### WHAT THIS TASK INVOLVES:
Could you retype the records word for word but without any pictures?

[Extracted page text data]
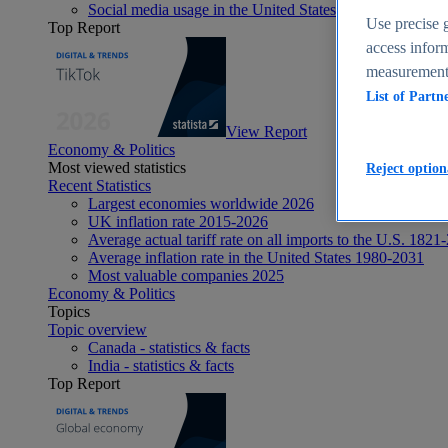
Social media usage in the United States - statistics & fact
Use precise g
Top Report
access inform
measurement,
List of Partn
View Report
Economy & Politics
Most viewed statistics
Reject option
Recent Statistics
Largest economies worldwide 2026
UK inflation rate 2015-2026
Average actual tariff rate on all imports to the U.S. 1821
Average inflation rate in the United States 1980-2031
Most valuable companies 2025
Economy & Politics
Topics
Topic overview
Canada - statistics & facts
India - statistics & facts
Top Report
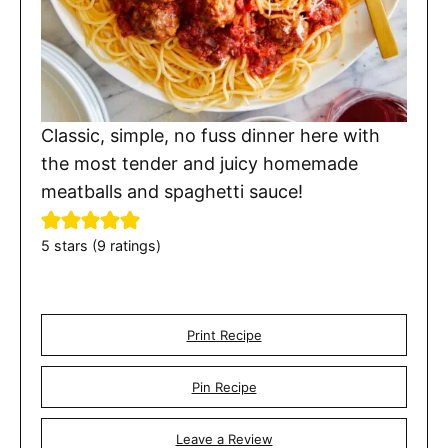
Classic, simple, no fuss dinner here with
the most tender and juicy homemade
meatballs and spaghetti sauce!
5
stars (
9
ratings)
Print Recipe
Pin Recipe
Leave a Review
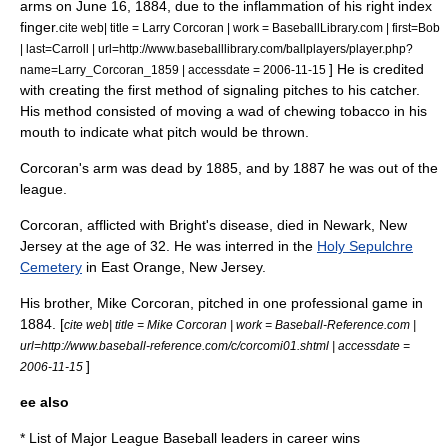
arms on
June 16
,
1884
, due to the inflammation of his right index
finger.
cite web| title = Larry Corcoran | work = BaseballLibrary.com | first=Bob
| last=Carroll | url=http://www.baseballlibrary.com/ballplayers/player.php?
] He is credited
name=Larry_Corcoran_1859 | accessdate = 2006-11-15
with creating the first method of signaling pitches to his catcher.
His method consisted of moving a wad of chewing tobacco in his
mouth to indicate what pitch would be thrown.
Corcoran's arm was dead by 1885, and by 1887 he was out of the
league.
Corcoran, afflicted with
Bright's disease
, died in
Newark, New
Jersey
at the age of 32.
He was interred in the
Holy Sepulchre
Cemetery
in
East Orange, New Jersey
.
His brother, Mike Corcoran, pitched in one professional game in
1884. [
cite web| title = Mike Corcoran | work = Baseball-Reference.com |
url=http://www.baseball-reference.com/c/corcomi01.shtml | accessdate =
]
2006-11-15
ee also
*
List of Major League Baseball leaders in career wins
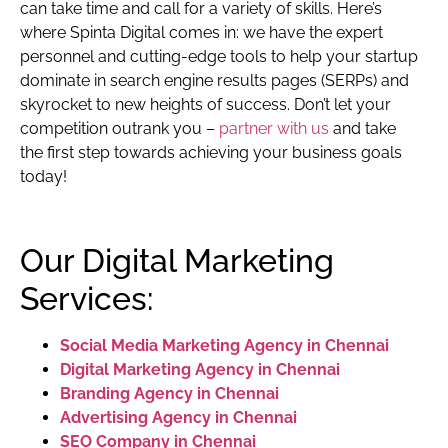
can take time and call for a variety of skills. Here’s
where Spinta Digital comes in: we have the expert
personnel and cutting-edge tools to help your startup
dominate in search engine results pages (SERPs) and
skyrocket to new heights of success. Don’t let your
competition outrank you –
partner with us
and take
the first step towards achieving your business goals
today!
Our Digital Marketing
Services:
Social Media Marketing Agency in Chennai
Digital Marketing Agency in Chennai
Branding Agency in Chennai
Advertising Agency in Chennai
SEO Company in Chennai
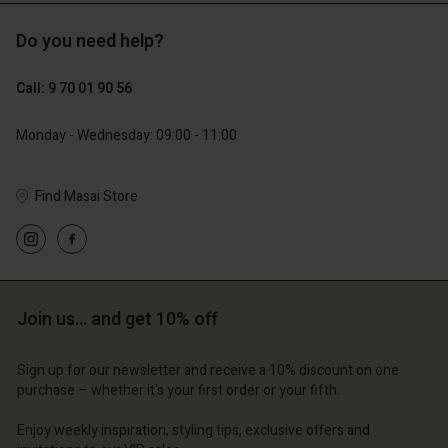
Do you need help?
89,00 €
44,50 €
Call: 9 70 01 90 56
79,00 €
Monday - Wednesday: 09:00 - 11:00
Find Masai Store
Account
Account
Account
Account
Account
d store
d store
d store
d store
d store
ce | Change country
ce | Change country
ce | Change country
ce | Change country
Join us… and get 10% off
Account
ce | Change country
Account
d store
Sign up for our newsletter and receive a 10% discount on one
d store
purchase – whether it's your first order or your fifth.
ce | Change country
ce | Change country
Enjoy weekly inspiration, styling tips, exclusive offers and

### WRITTEN REPLY:
Social media usage in the United States - statistics & fact
Use precise g
Top Report
access inform
measurement,
List of Partn
View Report
Economy & Politics
Most viewed statistics
Reject option
Recent Statistics
Largest economies worldwide 2026
UK inflation rate 2015-2026
Average actual tariff rate on all imports to the U.S. 1821
Average inflation rate in the United States 1980-2031
Most valuable companies 2025
Economy & Politics
Topics
Topic overview
Canada - statistics & facts
India - statistics & facts
Top Report
Classic, simple, no fuss dinner here with
the most tender and juicy homemade
meatballs and spaghetti sauce!
5
stars (
9
ratings)
Print Recipe
Pin Recipe
Leave a Review
arms on
June 16
,
1884
, due to the inflammation of his right index
finger.
cite web| title = Larry Corcoran | work = BaseballLibrary.com | first=Bob
| last=Carroll | url=http://www.baseballlibrary.com/ballplayers/player.php?
] He is credited
name=Larry_Corcoran_1859 | accessdate = 2006-11-15
with creating the first method of signaling pitches to his catcher.
His method consisted of moving a wad of chewing tobacco in his
mouth to indicate what pitch would be thrown.
Corcoran's arm was dead by 1885, and by 1887 he was out of the
league.
Corcoran, afflicted with
Bright's disease
, died in
Newark, New
Jersey
at the age of 32.
He was interred in the
Holy Sepulchre
Cemetery
in
East Orange, New Jersey
.
His brother, Mike Corcoran, pitched in one professional game in
1884. [
cite web| title = Mike Corcoran | work = Baseball-Reference.com |
url=http://www.baseball-reference.com/c/corcomi01.shtml | accessdate =
]
2006-11-15
ee also
*
List of Major League Baseball leaders in career wins
can take time and call for a variety of skills. Here’s
where Spinta Digital comes in: we have the expert
personnel and cutting-edge tools to help your startup
dominate in search engine results pages (SERPs) and
skyrocket to new heights of success. Don’t let your
competition outrank you –
partner with us
and take
the first step towards achieving your business goals
today!
Our Digital Marketing
Services:
Social Media Marketing Agency in Chennai
Digital Marketing Agency in Chennai
Branding Agency in Chennai
Advertising Agency in Chennai
SEO Company in Chennai
Do you need help?
89,00 €
44,50 €
Call: 9 70 01 90 56
79,00 €
Monday - Wednesday: 09:00 - 11:00
Find Masai Store
Account
Account
Account
Account
Account
d store
d store
d store
d store
d store
ce | Change country
ce | Change country
ce | Change country
ce | Change country
Join us… and get 10% off
Account
ce | Change country
Account
d store
Sign up for our newsletter and receive a 10% discount on one
d store
purchase – whether it's your first order or your fifth.
ce | Change country
ce | Change country
Enjoy weekly inspiration, styling tips, exclusive offers and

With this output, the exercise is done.